Please return all lines of the data below containing the string "high".

BEGIN Data for processing

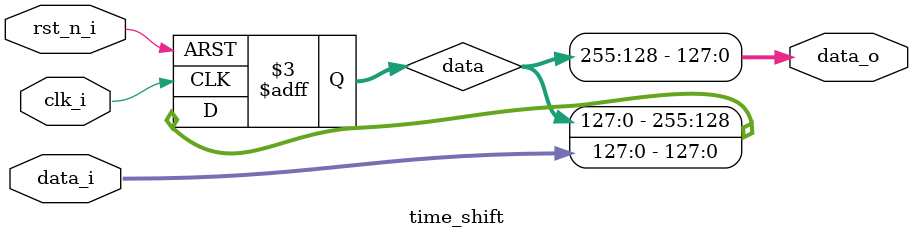
<source format=v>
module time_shift
#(
    parameter DATA_WIDTH    =   128
)
(
    input clk_i,
    input rst_n_i,
    input [DATA_WIDTH - 1:0] data_i,
    output [DATA_WIDTH - 1:0] data_o
);

    reg [2 * DATA_WIDTH - 1:0] data;

    assign data_o = data[2 * DATA_WIDTH - 1: DATA_WIDTH];

    always@(negedge clk_i or negedge rst_n_i) begin
        if(!rst_n_i)
            data <= 0;
        else
            data <= { data[DATA_WIDTH - 1:0], data_i };
    end

endmodule
</source>
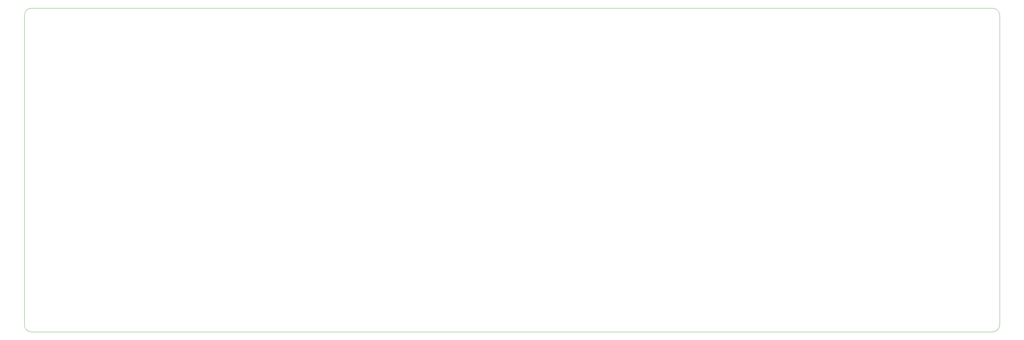
<source format=gbr>
%TF.GenerationSoftware,KiCad,Pcbnew,8.0.7*%
%TF.CreationDate,2024-12-21T00:00:27+08:00*%
%TF.ProjectId,PH60_Rev2,50483630-5f52-4657-9632-2e6b69636164,rev?*%
%TF.SameCoordinates,PX1b40518PY1b40518*%
%TF.FileFunction,Profile,NP*%
%FSLAX46Y46*%
G04 Gerber Fmt 4.6, Leading zero omitted, Abs format (unit mm)*
G04 Created by KiCad (PCBNEW 8.0.7) date 2024-12-21 00:00:27*
%MOMM*%
%LPD*%
G01*
G04 APERTURE LIST*
%TA.AperFunction,Profile*%
%ADD10C,0.050000*%
%TD*%
G04 APERTURE END LIST*
D10*
X283375000Y-94925000D02*
X2375000Y-94925000D01*
X375000Y-2325000D02*
G75*
G02*
X2375000Y-325000I2000000J0D01*
G01*
X2375000Y-94925000D02*
G75*
G02*
X375000Y-92925000I0J2000000D01*
G01*
X283375000Y-325000D02*
G75*
G02*
X285375000Y-2325000I0J-2000000D01*
G01*
X2375000Y-325000D02*
X283375000Y-325000D01*
X285375000Y-2325000D02*
X285375000Y-92925000D01*
X375000Y-92925000D02*
X375000Y-2325000D01*
X285375000Y-92925000D02*
G75*
G02*
X283375000Y-94925000I-2000000J0D01*
G01*
M02*

</source>
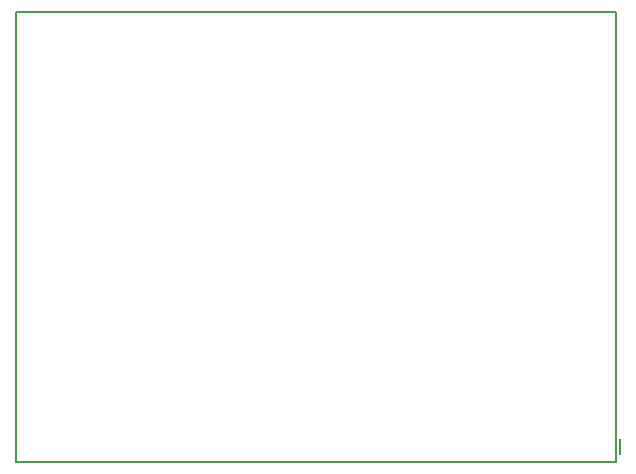
<source format=gbo>
G75*
%MOIN*%
%OFA0B0*%
%FSLAX25Y25*%
%IPPOS*%
%LPD*%
%AMOC8*
5,1,8,0,0,1.08239X$1,22.5*
%
%ADD10C,0.00800*%
%ADD11C,0.00500*%
D10*
X0292319Y0063500D02*
X0292319Y0068500D01*
D11*
X0291000Y0061000D02*
X0091000Y0061000D01*
X0091000Y0211000D01*
X0291000Y0211000D01*
X0291000Y0061000D01*
M02*

</source>
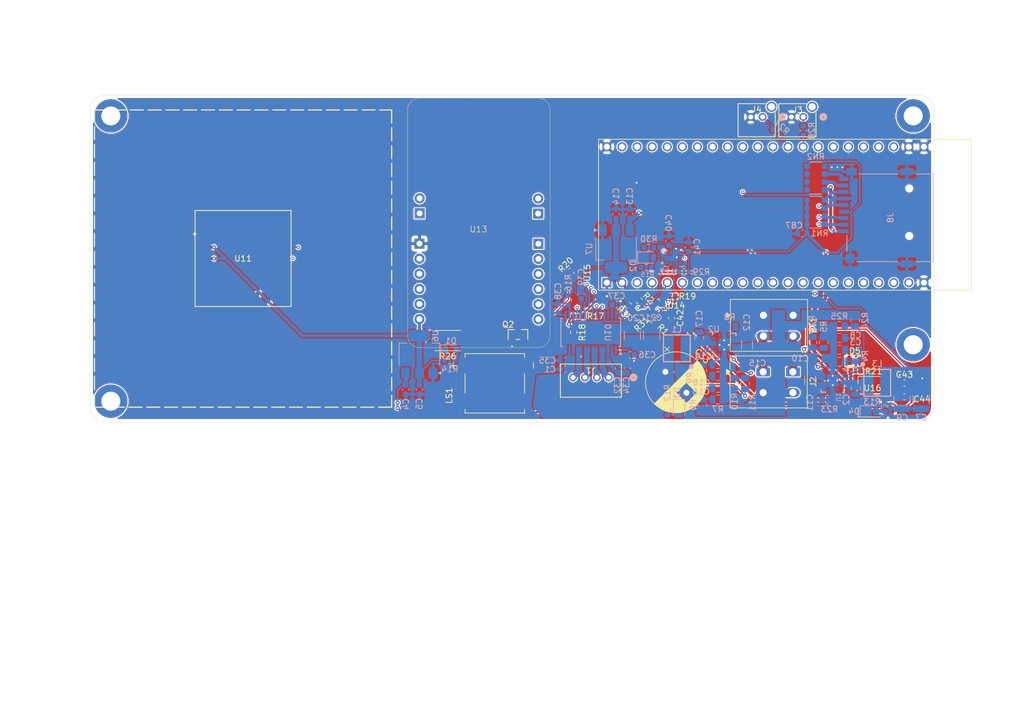
<source format=kicad_pcb>
(kicad_pcb
	(version 20241229)
	(generator "pcbnew")
	(generator_version "9.0")
	(general
		(thickness 1.6)
		(legacy_teardrops no)
	)
	(paper "A4")
	(layers
		(0 "F.Cu" signal)
		(4 "In1.Cu" signal)
		(6 "In2.Cu" signal)
		(2 "B.Cu" signal)
		(9 "F.Adhes" user "F.Adhesive")
		(11 "B.Adhes" user "B.Adhesive")
		(13 "F.Paste" user)
		(15 "B.Paste" user)
		(5 "F.SilkS" user "F.Silkscreen")
		(7 "B.SilkS" user "B.Silkscreen")
		(1 "F.Mask" user)
		(3 "B.Mask" user)
		(17 "Dwgs.User" user "User.Drawings")
		(19 "Cmts.User" user "User.Comments")
		(21 "Eco1.User" user "User.Eco1")
		(23 "Eco2.User" user "User.Eco2")
		(25 "Edge.Cuts" user)
		(27 "Margin" user)
		(31 "F.CrtYd" user "F.Courtyard")
		(29 "B.CrtYd" user "B.Courtyard")
		(35 "F.Fab" user)
		(33 "B.Fab" user)
		(39 "User.1" user)
		(41 "User.2" user)
		(43 "User.3" user)
		(45 "User.4" user)
	)
	(setup
		(stackup
			(layer "F.SilkS"
				(type "Top Silk Screen")
				(color "White")
			)
			(layer "F.Paste"
				(type "Top Solder Paste")
			)
			(layer "F.Mask"
				(type "Top Solder Mask")
				(color "Green")
				(thickness 0.01)
			)
			(layer "F.Cu"
				(type "copper")
				(thickness 0.035)
			)
			(layer "dielectric 1"
				(type "prepreg")
				(color "FR4 natural")
				(thickness 0.1)
				(material "FR4")
				(epsilon_r 4.5)
				(loss_tangent 0.02)
			)
			(layer "In1.Cu"
				(type "copper")
				(thickness 0.035)
			)
			(layer "dielectric 2"
				(type "core")
				(color "FR4 natural")
				(thickness 1.24)
				(material "FR4")
				(epsilon_r 4.5)
				(loss_tangent 0.02)
			)
			(layer "In2.Cu"
				(type "copper")
				(thickness 0.035)
			)
			(layer "dielectric 3"
				(type "prepreg")
				(color "FR4 natural")
				(thickness 0.1)
				(material "FR4")
				(epsilon_r 4.5)
				(loss_tangent 0.02)
			)
			(layer "B.Cu"
				(type "copper")
				(thickness 0.035)
			)
			(layer "B.Mask"
				(type "Bottom Solder Mask")
				(color "Green")
				(thickness 0.01)
			)
			(layer "B.Paste"
				(type "Bottom Solder Paste")
			)
			(layer "B.SilkS"
				(type "Bottom Silk Screen")
				(color "White")
			)
			(copper_finish "None")
			(dielectric_constraints no)
		)
		(pad_to_mask_clearance 0)
		(allow_soldermask_bridges_in_footprints no)
		(tenting front back)
		(pcbplotparams
			(layerselection 0x00000000_00000000_55555555_5755f5ff)
			(plot_on_all_layers_selection 0x00000000_00000000_00000000_00000000)
			(disableapertmacros no)
			(usegerberextensions yes)
			(usegerberattributes yes)
			(usegerberadvancedattributes yes)
			(creategerberjobfile no)
			(dashed_line_dash_ratio 12.000000)
			(dashed_line_gap_ratio 3.000000)
			(svgprecision 4)
			(plotframeref no)
			(mode 1)
			(useauxorigin no)
			(hpglpennumber 1)
			(hpglpenspeed 20)
			(hpglpendiameter 15.000000)
			(pdf_front_fp_property_popups yes)
			(pdf_back_fp_property_popups yes)
			(pdf_metadata yes)
			(pdf_single_document no)
			(dxfpolygonmode yes)
			(dxfimperialunits yes)
			(dxfusepcbnewfont yes)
			(psnegative no)
			(psa4output no)
			(plot_black_and_white yes)
			(sketchpadsonfab no)
			(plotpadnumbers no)
			(hidednponfab no)
			(sketchdnponfab yes)
			(crossoutdnponfab yes)
			(subtractmaskfromsilk no)
			(outputformat 1)
			(mirror no)
			(drillshape 0)
			(scaleselection 1)
			(outputdirectory "./")
		)
	)
	(net 0 "")
	(net 1 "SCL")
	(net 2 "SDA")
	(net 3 "SCK3")
	(net 4 "Net-(U10-VCP)")
	(net 5 "CS3")
	(net 6 "Net-(U10-CPL)")
	(net 7 "Net-(U10-CPH)")
	(net 8 "DO3")
	(net 9 "Net-(C2-Pad1)")
	(net 10 "Net-(U10-DVDD)")
	(net 11 "Net-(U1-BOOT)")
	(net 12 "Net-(D5-A)")
	(net 13 "Net-(U10-NFAULT)")
	(net 14 "DI3")
	(net 15 "Net-(U10-VREF)")
	(net 16 "unconnected-(U10-NSLEEP-Pad26)")
	(net 17 "unconnected-(U11-EXTINT-Pad19)")
	(net 18 "unconnected-(U11-SAFEBOOT_N-Pad8)")
	(net 19 "unconnected-(U11-SDA-Pad9)")
	(net 20 "unconnected-(U11-VCC-Pad17)")
	(net 21 "unconnected-(U11-RESET_N-Pad18)")
	(net 22 "unconnected-(U11-SCL-Pad12)")
	(net 23 "unconnected-(U11-TIMEPULSE-Pad7)")
	(net 24 "unconnected-(U12-NC-Pad10)")
	(net 25 "unconnected-(U12-NC-Pad11)")
	(net 26 "+3.3V")
	(net 27 "RX")
	(net 28 "TX")
	(net 29 "B2")
	(net 30 "B1")
	(net 31 "A2")
	(net 32 "A1")
	(net 33 "DIR")
	(net 34 "STEP")
	(net 35 "unconnected-(U15-GPIO9-PadJ1_15)")
	(net 36 "unconnected-(U15-GPIO16-PadJ1_9)")
	(net 37 "unconnected-(U15-GPIO14-PadJ1_20)")
	(net 38 "unconnected-(U15-GPIO21-PadJ3_18)")
	(net 39 "CS2")
	(net 40 "unconnected-(U15-USB_D+{slash}GPIO20-PadJ3_19)")
	(net 41 "DO2")
	(net 42 "unconnected-(U15-GPIO48-PadJ3_16)")
	(net 43 "DI2")
	(net 44 "SCK2")
	(net 45 "unconnected-(U15-GPIO46-PadJ1_14)")
	(net 46 "unconnected-(U15-USB_D-{slash}GPIO19-PadJ3_20)")
	(net 47 "unconnected-(U15-GPIO3-PadJ1_13)")
	(net 48 "unconnected-(U15-RST-PadJ1_3)")
	(net 49 "CS3_S")
	(net 50 "unconnected-(U15-GPIO45-PadJ3_15)")
	(net 51 "unconnected-(U15-GPIO17-PadJ1_10)")
	(net 52 "unconnected-(U15-GPIO18-PadJ1_11)")
	(net 53 "Net-(J3-Pad1)")
	(net 54 "+12V")
	(net 55 "Net-(C3-Pad2)")
	(net 56 "Net-(U1-COMP)")
	(net 57 "Net-(U1-SS_TR)")
	(net 58 "Net-(U2-SS_TR)")
	(net 59 "Net-(C17-Pad1)")
	(net 60 "Net-(U2-BOOT)")
	(net 61 "Net-(C18-Pad2)")
	(net 62 "Net-(U2-COMP)")
	(net 63 "Net-(U1-VSENSE)")
	(net 64 "Net-(U2-EN)")
	(net 65 "Net-(D1-A)")
	(net 66 "Net-(D2-A)")
	(net 67 "Net-(D3-A)")
	(net 68 "Net-(D4-A)")
	(net 69 "unconnected-(U13-RMP-Pad2)")
	(net 70 "unconnected-(U13-0-Pad4)")
	(net 71 "unconnected-(U13-TX-Pad1)")
	(net 72 "unconnected-(U13-RXN-Pad9)")
	(net 73 "unconnected-(U15-GPIO47-PadJ3_17)")
	(net 74 "unconnected-(U13-SDN-Pad11)")
	(net 75 "unconnected-(U13-1-Pad5)")
	(net 76 "unconnected-(U13-GP3-Pad12)")
	(net 77 "unconnected-(U13-RXP-Pad10)")
	(net 78 "unconnected-(U13-GP2-Pad13)")
	(net 79 "unconnected-(U13-IRQ-Pad6)")
	(net 80 "unconnected-(U15-GPIO2-PadJ3_5)")
	(net 81 "Net-(BT1--)")
	(net 82 "ENABLE_STP")
	(net 83 "Net-(U2-RT_CLK)")
	(net 84 "Net-(U2-VSENSE)")
	(net 85 "Net-(U1-RT_CLK)")
	(net 86 "Net-(U1-EN)")
	(net 87 "unconnected-(U1-PWRGD-Pad14)")
	(net 88 "unconnected-(U2-PWRGD-Pad14)")
	(net 89 "GND")
	(net 90 "+BATT")
	(net 91 "Net-(LS1-PadLOAD+)")
	(net 92 "Buzzer_Logic")
	(net 93 "Net-(J4-Pad1)")
	(net 94 "unconnected-(U15-5V0-PadJ1_21)")
	(net 95 "Net-(U12-CS)")
	(net 96 "Net-(U12-SDO{slash}SA0)")
	(net 97 "SWITCH_1")
	(net 98 "SWITCH_2")
	(net 99 "Net-(U14-~{CS})")
	(net 100 "Net-(Q2-D)")
	(net 101 "Net-(Q2-G)")
	(net 102 "Net-(U14-SA0)")
	(net 103 "IMU_INT_2")
	(net 104 "IMU_INT_1")
	(net 105 "PS_INT")
	(net 106 "unconnected-(RN2-Pad5)")
	(net 107 "Net-(J8-PadCD)")
	(net 108 "Net-(J8-DAT2)")
	(net 109 "Net-(J8-DAT1)")
	(footprint "MountingHole:MountingHole_3.2mm_M3_DIN965_Pad_TopBottom" (layer "F.Cu") (at 64 53.5))
	(footprint "SMT-1027-S-HT-2-R:XDCR_SMT-1027-S-HT-2-R" (layer "F.Cu") (at 128.6 98.5 90))
	(footprint "MountingHole:MountingHole_3.2mm_M3_DIN965_Pad_TopBottom" (layer "F.Cu") (at 64 101.5))
	(footprint "SAM_M10Q_UBL:SAM-M10Q_UBL" (layer "F.Cu") (at 86.25 77.5))
	(footprint "Resistor_SMD:R_2512_6332Metric" (layer "F.Cu") (at 120.6875 91.3 180))
	(footprint "HC-12_ARC-link:HC-12 ARC-link" (layer "F.Cu") (at 125.86 73.075))
	(footprint "Capacitor_SMD:C_0603_1608Metric" (layer "F.Cu") (at 141.548008 79.551992 45))
	(footprint "Capacitor_THT:CP_Radial_D10.0mm_P5.00mm" (layer "F.Cu") (at 157.307233 96.553546 -45))
	(footprint "LED_SMD:LED_0805_2012Metric" (layer "F.Cu") (at 189.187501 94.704963))
	(footprint "Resistor_SMD:R_0603_1608Metric" (layer "F.Cu") (at 152.933363 84.633363 135))
	(footprint "Resistor_SMD:R_0603_1608Metric" (layer "F.Cu") (at 155.233363 87.783363 -45))
	(footprint "Capacitor_SMD:C_0603_1608Metric" (layer "F.Cu") (at 197.524999 100.754961))
	(footprint "MountingHole:MountingHole_3.2mm_M3_DIN965_Pad_TopBottom" (layer "F.Cu") (at 199 92))
	(footprint "Package_TO_SOT_SMD:SOT-223-3_TabPin2" (layer "F.Cu") (at 191.624999 100.742461 180))
	(footprint "Capacitor_SMD:C_0603_1608Metric" (layer "F.Cu") (at 158.35 87.525 90))
	(footprint "Resistor_SMD:R_0603_1608Metric" (layer "F.Cu") (at 142.65 87.225 180))
	(footprint "TerminalBlock_WAGO:TerminalBlock_WAGO_2601-3102_1x02_P3.50mm_Vertical" (layer "F.Cu") (at 173.7575 96.56 -90))
	(footprint "Capacitor_SMD:C_0603_1608Metric" (layer "F.Cu") (at 197.524999 98.454959))
	(footprint "GSFC0201:SOT-23_GSFC0201_GAS" (layer "F.Cu") (at 132.5 90.2767))
	(footprint "Resistor_SMD:R_0603_1608Metric" (layer "F.Cu") (at 158.125 83.85))
	(footprint "TerminalBlock_WAGO:TerminalBlock_WAGO_2601-3102_1x02_P3.50mm_Vertical" (layer "F.Cu") (at 173.8 87.05 -90))
	(footprint "ESP32_N8R*:ESP32-S3-DEVKITC-1-N8R8" (layer "F.Cu") (at 177.43 70.13 90))
	(footprint "B02B-PASK-1:CONN_B02B-PASK-1_JST" (layer "F.Cu") (at 180.51275 53.67115))
	(footprint "Resistor_SMD:R_0603_1608Metric" (layer "F.Cu") (at 189.3 96.404958 180))
	(footprint "Resistor_SMD:R_0603_1608Metric" (layer "F.Cu") (at 151.091637 85.391637 135))
	(footprint "B04B-PASK:CONN_B04B-PASK_JST" (layer "F.Cu") (at 147.768099 97.504299 180))
	(footprint "MountingHole:MountingHole_3.2mm_M3_DIN965_Pad_TopBottom" (layer "F.Cu") (at 199 53.5))
	(footprint "B02B-PASK-1:CONN_B02B-PASK-1_JST" (layer "F.Cu") (at 173.66275 53.67115))
	(footprint "Resistor_SMD:R_0603_1608Metric" (layer "F.Cu") (at 152.316637 87.533363 -135))
	(footprint "Resistor_SMD:R_0603_1608Metric"
		(layer "F.Cu")
		(uuid "ec52f7b6-02dd-41ea-8db9-08438971e58a")
		(at 141.875002 89.9295 -90)
		(descr "Resistor SMD 0603 (1608 Metric), square (rectangular) end terminal, IPC-7351 nominal, (Body size source: IPC-SM-782 page 72, https://www.pcb-3d.com/wordpress/wp-content/uploads/ipc-sm-782a_amendment_1_and_2.pdf), generated with kicad-footprint-generator")
		(tags "resistor")
		(property "Reference" "R18"
			(at 0 -1.43 90)
			(layer "F.S
... [984004 chars truncated]
</source>
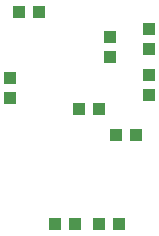
<source format=gbr>
%TF.GenerationSoftware,KiCad,Pcbnew,7.0.9*%
%TF.CreationDate,2024-03-16T10:18:14+00:00*%
%TF.ProjectId,wmk,776d6b2e-6b69-4636-9164-5f7063625858,rev?*%
%TF.SameCoordinates,Original*%
%TF.FileFunction,Paste,Bot*%
%TF.FilePolarity,Positive*%
%FSLAX46Y46*%
G04 Gerber Fmt 4.6, Leading zero omitted, Abs format (unit mm)*
G04 Created by KiCad (PCBNEW 7.0.9) date 2024-03-16 10:18:14*
%MOMM*%
%LPD*%
G01*
G04 APERTURE LIST*
%ADD10R,1.100000X1.000000*%
%ADD11R,1.000000X1.100000*%
G04 APERTURE END LIST*
D10*
%TO.C,C11*%
X154011965Y-94800988D03*
X152311965Y-94800988D03*
%TD*%
D11*
%TO.C,C12*%
X144787584Y-84136100D03*
X144787584Y-82436100D03*
%TD*%
D10*
%TO.C,R2*%
X156546468Y-79980185D03*
X156546468Y-78280185D03*
%TD*%
D11*
%TO.C,R1*%
X153771600Y-87223600D03*
X155471600Y-87223600D03*
%TD*%
D10*
%TO.C,C10*%
X148655690Y-94803160D03*
X150355690Y-94803160D03*
%TD*%
D11*
%TO.C,C7*%
X156542515Y-82148772D03*
X156542515Y-83848772D03*
%TD*%
%TO.C,C6*%
X153245100Y-78937500D03*
X153245100Y-80637500D03*
%TD*%
D10*
%TO.C,C16*%
X152355000Y-85009800D03*
X150655000Y-85009800D03*
%TD*%
%TO.C,C5*%
X145579268Y-76780438D03*
X147279268Y-76780438D03*
%TD*%
M02*

</source>
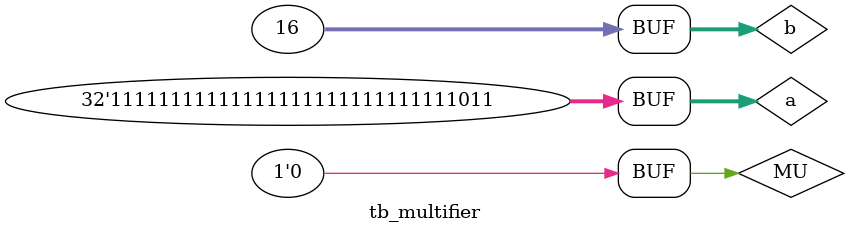
<source format=v>
`timescale 1ns / 1ps


module tb_multifier;
reg MU = 0;
reg [31:0] a = 32'hFFFFFFFB;
reg [31:0] b = 32'h10;
wire [31:0] high;
wire [31:0] low;
Multifier uut(MU, a, b, high, low);
endmodule

</source>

END Data for processing

* Solution for this exercise *
wire [31:0] high;
Multifier uut(MU, a, b, high, low);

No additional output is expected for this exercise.